#### DATA SHOWN ####
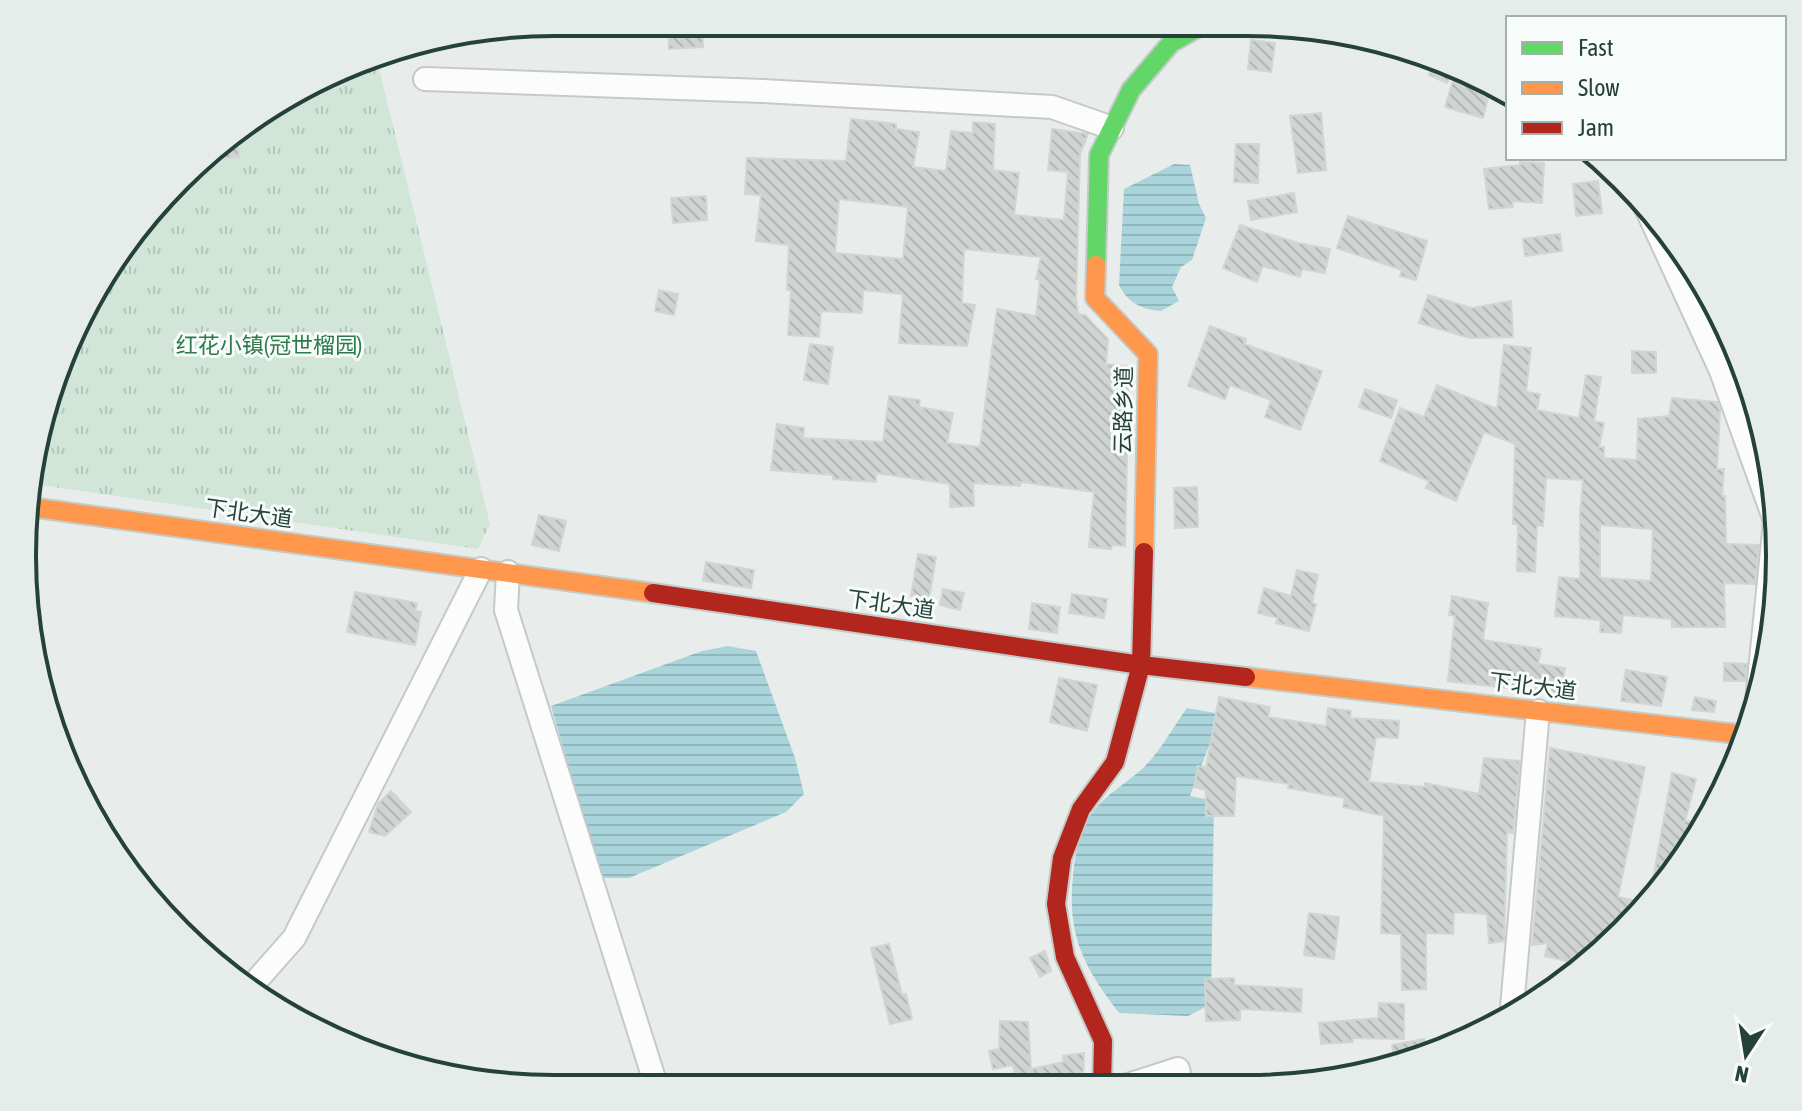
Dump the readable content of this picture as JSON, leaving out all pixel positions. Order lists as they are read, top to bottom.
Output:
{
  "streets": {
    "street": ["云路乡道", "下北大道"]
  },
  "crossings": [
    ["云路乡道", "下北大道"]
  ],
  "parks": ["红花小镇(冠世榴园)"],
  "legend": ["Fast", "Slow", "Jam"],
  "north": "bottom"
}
####
**ACTIVITY**
Aside from the pictures, repeat the listing exactly.

**ANSWER TO THIS PROBLEM**
Dump the readable content of this picture as JSON, leaving out all pixel positions. Order lists as they are read, top to bottom.
Output:
{
  "streets": {
    "street": ["云路乡道", "下北大道"]
  },
  "crossings": [
    ["云路乡道", "下北大道"]
  ],
  "parks": ["红花小镇(冠世榴园)"],
  "legend": ["Fast", "Slow", "Jam"],
  "north": "bottom"
}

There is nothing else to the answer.